_Excerpted data:_
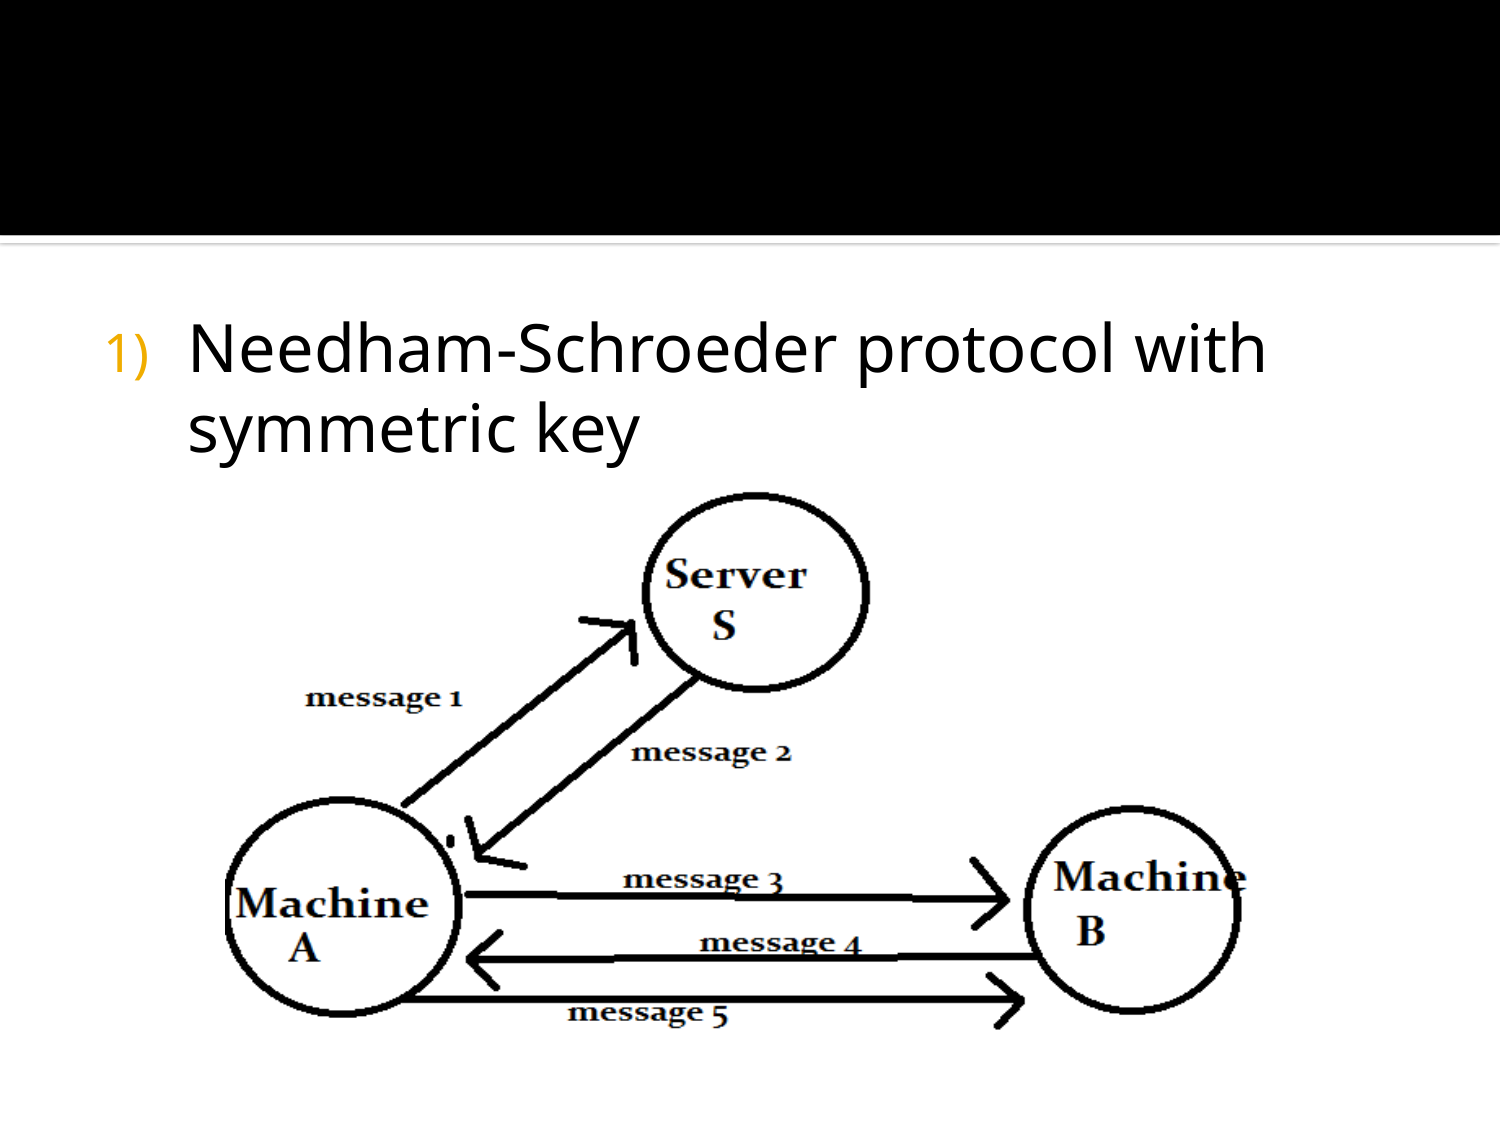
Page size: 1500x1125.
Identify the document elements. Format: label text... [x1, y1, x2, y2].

picture [224, 485, 1263, 1111]
list Needham-Schroeder protocol with symmetric key [75, 291, 1425, 1050]
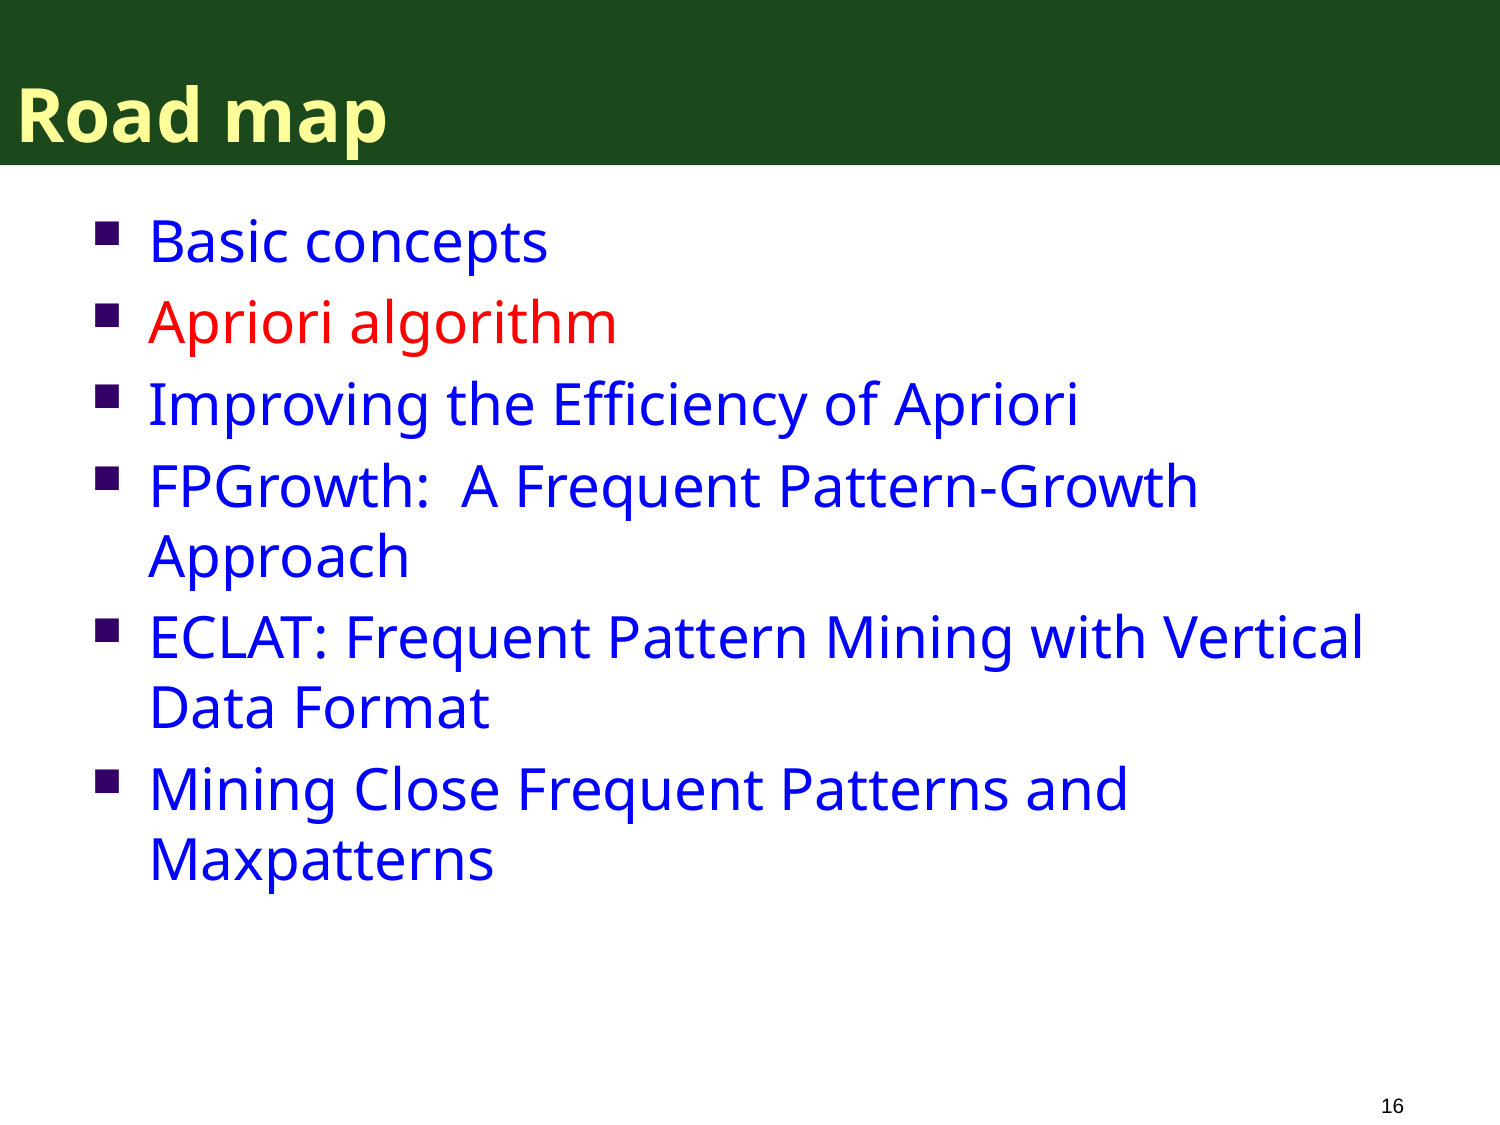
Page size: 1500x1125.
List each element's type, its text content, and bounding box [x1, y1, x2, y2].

slide_number 16 [1068, 1085, 1420, 1125]
list Basic concepts Apriori algorithm Improving the Efficiency of Apriori FPGrowth: A Frequent Pattern-Growth Approach ECLAT: Frequent Pattern Mining with Vertical Data Format Mining Close Frequent Patterns and Maxpatterns [76, 196, 1427, 1059]
title Road map [0, 0, 1500, 166]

_Exercise goal:_
Return the listing above in full and without alteration, excluding its pictures.

_Result:_
Page size: 1500x1125.
Identify the document elements. Format: label text... [x1, y1, x2, y2].

picture [224, 485, 1263, 1111]
list Needham-Schroeder protocol with symmetric key [75, 291, 1425, 1050]
Page size: 1500x1125.
List each element's type, its text content, and bounding box [x1, y1, x2, y2].

slide_number 16 [1068, 1085, 1420, 1125]
list Basic concepts Apriori algorithm Improving the Efficiency of Apriori FPGrowth: A Frequent Pattern-Growth Approach ECLAT: Frequent Pattern Mining with Vertical Data Format Mining Close Frequent Patterns and Maxpatterns [76, 196, 1427, 1059]
title Road map [0, 0, 1500, 166]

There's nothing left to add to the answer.